** RECORDS TO PROCESS follows **

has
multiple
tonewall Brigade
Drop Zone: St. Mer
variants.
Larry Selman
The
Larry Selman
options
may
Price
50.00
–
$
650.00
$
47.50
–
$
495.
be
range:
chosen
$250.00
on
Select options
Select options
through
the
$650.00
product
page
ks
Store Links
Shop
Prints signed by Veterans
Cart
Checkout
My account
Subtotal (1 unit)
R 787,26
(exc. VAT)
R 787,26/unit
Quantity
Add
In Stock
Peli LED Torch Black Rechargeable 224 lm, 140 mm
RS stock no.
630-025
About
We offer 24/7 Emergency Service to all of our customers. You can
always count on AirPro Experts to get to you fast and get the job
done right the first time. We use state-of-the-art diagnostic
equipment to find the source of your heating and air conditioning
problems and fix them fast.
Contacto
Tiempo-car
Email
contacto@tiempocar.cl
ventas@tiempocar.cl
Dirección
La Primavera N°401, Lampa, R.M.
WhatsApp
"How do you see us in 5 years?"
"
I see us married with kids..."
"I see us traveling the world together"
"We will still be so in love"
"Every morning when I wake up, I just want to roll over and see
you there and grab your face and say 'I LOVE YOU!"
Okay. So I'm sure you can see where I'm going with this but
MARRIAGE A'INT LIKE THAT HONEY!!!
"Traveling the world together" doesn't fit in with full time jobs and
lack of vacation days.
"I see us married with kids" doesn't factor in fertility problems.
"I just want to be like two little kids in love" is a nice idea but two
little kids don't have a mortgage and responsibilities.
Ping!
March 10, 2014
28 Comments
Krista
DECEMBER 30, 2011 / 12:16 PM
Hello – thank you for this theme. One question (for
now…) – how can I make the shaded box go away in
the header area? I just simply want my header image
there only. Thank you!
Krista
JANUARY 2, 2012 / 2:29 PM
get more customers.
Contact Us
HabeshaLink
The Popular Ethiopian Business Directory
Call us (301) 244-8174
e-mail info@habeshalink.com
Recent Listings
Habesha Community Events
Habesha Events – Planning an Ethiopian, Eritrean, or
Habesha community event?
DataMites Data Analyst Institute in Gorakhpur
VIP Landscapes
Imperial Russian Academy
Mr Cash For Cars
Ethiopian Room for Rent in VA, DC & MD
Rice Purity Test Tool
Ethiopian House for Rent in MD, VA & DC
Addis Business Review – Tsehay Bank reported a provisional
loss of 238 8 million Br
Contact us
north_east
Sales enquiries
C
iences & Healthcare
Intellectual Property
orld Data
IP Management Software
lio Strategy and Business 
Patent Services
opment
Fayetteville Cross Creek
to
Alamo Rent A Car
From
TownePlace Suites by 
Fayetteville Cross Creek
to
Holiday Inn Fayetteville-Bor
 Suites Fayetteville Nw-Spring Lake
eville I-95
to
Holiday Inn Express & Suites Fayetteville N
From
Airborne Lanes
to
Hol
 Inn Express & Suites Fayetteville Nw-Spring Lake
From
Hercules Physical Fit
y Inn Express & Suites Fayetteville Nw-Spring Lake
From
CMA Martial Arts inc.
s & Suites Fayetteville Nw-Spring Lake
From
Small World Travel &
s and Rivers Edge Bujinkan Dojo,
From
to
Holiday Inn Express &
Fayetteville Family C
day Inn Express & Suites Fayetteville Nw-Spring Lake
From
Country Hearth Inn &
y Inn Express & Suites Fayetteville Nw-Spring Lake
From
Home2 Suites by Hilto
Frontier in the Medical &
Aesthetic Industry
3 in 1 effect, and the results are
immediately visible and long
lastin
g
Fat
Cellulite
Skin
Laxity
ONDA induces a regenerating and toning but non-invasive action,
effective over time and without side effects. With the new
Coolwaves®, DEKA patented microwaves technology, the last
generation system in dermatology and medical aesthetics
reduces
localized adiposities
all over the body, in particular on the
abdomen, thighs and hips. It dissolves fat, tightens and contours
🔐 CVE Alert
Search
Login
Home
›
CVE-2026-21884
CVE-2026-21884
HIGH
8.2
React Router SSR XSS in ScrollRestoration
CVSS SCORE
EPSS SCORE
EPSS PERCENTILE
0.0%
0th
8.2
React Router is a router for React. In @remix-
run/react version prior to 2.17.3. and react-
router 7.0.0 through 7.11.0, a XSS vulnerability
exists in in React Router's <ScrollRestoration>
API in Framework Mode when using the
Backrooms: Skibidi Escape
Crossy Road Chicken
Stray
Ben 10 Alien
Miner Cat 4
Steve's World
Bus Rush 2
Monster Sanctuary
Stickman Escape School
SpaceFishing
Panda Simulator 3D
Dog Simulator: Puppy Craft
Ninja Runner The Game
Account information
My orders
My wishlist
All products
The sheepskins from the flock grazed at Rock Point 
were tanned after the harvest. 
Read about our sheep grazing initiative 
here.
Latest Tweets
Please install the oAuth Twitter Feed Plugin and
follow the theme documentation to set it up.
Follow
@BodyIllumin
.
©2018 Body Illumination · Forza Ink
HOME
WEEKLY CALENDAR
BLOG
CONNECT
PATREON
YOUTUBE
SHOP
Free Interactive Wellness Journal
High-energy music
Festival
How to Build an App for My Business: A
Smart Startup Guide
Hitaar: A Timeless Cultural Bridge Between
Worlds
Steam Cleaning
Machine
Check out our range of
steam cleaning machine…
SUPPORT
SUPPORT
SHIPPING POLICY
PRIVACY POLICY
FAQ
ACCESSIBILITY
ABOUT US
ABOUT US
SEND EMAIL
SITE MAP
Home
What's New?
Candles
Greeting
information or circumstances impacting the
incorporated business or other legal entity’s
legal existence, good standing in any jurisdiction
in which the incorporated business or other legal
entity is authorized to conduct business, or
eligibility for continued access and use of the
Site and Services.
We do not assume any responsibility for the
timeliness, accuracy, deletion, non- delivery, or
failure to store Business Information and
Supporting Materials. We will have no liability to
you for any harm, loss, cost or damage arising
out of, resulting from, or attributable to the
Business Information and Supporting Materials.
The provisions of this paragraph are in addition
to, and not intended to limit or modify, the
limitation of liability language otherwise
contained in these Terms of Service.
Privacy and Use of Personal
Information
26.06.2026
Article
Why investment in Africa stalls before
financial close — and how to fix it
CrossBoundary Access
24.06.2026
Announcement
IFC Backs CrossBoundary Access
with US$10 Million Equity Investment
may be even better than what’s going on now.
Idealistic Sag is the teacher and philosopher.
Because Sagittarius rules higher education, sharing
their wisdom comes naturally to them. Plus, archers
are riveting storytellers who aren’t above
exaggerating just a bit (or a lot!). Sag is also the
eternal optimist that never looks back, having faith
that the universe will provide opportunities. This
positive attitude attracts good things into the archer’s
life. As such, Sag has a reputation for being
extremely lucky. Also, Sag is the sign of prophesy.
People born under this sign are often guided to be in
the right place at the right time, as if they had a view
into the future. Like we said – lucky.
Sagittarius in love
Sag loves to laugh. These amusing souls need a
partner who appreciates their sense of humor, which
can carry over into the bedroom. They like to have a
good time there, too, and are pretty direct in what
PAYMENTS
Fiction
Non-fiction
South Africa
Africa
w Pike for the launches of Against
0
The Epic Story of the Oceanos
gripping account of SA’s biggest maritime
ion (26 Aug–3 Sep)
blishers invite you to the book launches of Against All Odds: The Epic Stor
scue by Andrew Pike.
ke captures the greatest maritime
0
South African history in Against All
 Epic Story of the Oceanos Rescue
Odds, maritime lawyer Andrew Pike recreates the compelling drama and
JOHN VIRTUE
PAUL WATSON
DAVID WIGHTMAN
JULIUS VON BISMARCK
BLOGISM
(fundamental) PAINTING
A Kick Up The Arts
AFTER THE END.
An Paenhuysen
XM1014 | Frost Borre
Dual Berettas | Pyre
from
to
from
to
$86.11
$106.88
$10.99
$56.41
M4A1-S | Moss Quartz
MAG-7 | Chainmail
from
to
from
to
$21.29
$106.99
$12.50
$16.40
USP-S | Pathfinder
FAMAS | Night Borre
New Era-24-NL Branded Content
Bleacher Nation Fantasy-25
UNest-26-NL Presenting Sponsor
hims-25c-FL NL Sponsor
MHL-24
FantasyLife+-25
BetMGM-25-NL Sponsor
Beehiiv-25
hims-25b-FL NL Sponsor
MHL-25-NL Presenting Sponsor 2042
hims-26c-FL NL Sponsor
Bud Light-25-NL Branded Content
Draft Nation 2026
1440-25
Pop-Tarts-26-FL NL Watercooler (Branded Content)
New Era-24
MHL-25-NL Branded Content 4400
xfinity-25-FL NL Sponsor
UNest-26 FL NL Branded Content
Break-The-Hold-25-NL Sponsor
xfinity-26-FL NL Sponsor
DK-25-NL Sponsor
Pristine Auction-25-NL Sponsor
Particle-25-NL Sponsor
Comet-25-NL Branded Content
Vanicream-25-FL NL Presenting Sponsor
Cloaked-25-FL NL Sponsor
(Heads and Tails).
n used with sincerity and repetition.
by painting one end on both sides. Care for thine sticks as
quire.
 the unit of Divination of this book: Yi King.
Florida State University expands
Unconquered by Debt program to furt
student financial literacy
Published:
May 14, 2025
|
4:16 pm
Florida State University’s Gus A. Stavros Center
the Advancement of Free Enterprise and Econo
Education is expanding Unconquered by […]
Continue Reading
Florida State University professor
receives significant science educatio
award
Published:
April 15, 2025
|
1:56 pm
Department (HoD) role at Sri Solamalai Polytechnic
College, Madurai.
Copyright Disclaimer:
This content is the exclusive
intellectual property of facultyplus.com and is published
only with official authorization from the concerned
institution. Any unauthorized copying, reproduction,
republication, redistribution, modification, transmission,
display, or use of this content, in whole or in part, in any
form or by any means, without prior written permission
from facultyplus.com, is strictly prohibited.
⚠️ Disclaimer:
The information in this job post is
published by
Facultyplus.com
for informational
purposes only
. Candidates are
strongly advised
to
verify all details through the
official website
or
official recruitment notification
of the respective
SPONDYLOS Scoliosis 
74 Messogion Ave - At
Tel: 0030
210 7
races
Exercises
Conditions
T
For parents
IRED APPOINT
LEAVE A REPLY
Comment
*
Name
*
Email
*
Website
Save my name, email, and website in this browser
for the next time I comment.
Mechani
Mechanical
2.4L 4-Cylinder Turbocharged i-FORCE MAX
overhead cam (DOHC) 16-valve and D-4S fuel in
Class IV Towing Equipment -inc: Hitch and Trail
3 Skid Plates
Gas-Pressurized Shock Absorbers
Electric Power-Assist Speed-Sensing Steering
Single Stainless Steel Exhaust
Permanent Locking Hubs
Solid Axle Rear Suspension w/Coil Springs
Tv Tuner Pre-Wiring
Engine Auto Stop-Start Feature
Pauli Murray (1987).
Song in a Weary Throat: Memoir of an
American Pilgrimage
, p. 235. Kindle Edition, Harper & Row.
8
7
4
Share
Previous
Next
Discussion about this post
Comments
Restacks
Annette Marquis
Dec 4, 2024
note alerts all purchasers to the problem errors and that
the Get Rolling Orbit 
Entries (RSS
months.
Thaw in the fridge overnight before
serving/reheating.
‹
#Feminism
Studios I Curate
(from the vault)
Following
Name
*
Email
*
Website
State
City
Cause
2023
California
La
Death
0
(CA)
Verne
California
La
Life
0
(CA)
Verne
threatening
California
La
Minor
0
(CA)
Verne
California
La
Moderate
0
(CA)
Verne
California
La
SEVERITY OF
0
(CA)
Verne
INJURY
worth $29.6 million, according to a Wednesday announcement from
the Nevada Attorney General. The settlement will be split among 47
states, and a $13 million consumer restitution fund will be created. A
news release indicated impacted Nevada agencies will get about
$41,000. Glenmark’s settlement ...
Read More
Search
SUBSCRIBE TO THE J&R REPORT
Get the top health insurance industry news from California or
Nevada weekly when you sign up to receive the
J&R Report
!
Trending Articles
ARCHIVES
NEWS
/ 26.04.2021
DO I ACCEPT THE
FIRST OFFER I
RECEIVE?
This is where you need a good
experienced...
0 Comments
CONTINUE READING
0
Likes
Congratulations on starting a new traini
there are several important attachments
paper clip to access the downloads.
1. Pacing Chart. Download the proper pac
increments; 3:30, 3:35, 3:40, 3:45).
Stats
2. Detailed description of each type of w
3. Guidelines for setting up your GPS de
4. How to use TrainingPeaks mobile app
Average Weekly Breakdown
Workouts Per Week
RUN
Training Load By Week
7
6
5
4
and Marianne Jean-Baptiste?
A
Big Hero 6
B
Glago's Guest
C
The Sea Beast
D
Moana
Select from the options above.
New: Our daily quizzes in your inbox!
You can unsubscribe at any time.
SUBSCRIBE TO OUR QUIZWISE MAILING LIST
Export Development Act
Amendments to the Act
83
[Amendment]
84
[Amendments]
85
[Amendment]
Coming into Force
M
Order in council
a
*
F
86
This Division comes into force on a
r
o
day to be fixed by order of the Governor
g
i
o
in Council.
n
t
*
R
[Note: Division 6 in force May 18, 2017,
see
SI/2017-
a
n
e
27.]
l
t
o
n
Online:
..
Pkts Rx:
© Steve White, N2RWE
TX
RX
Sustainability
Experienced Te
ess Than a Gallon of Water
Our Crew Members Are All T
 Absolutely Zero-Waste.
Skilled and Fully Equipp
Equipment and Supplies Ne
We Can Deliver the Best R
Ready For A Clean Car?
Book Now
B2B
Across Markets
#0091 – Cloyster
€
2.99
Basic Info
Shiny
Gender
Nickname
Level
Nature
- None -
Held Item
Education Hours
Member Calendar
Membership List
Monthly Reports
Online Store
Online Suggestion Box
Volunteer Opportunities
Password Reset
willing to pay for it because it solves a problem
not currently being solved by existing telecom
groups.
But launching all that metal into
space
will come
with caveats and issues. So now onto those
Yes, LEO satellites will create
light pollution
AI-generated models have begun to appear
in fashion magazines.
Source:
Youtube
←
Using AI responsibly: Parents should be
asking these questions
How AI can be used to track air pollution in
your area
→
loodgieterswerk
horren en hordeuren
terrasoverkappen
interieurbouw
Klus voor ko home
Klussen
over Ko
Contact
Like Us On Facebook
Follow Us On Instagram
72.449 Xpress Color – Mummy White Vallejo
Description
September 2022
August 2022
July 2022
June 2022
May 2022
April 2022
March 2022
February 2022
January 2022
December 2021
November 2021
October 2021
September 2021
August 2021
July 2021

** End of RECORDS TO PROCESS **

> ACTIVITY
From the listing, copy every line where the string "which" appears.

> REPLY TO THE TASK
in which the incorporated business or other legal
partner who appreciates their sense of humor, which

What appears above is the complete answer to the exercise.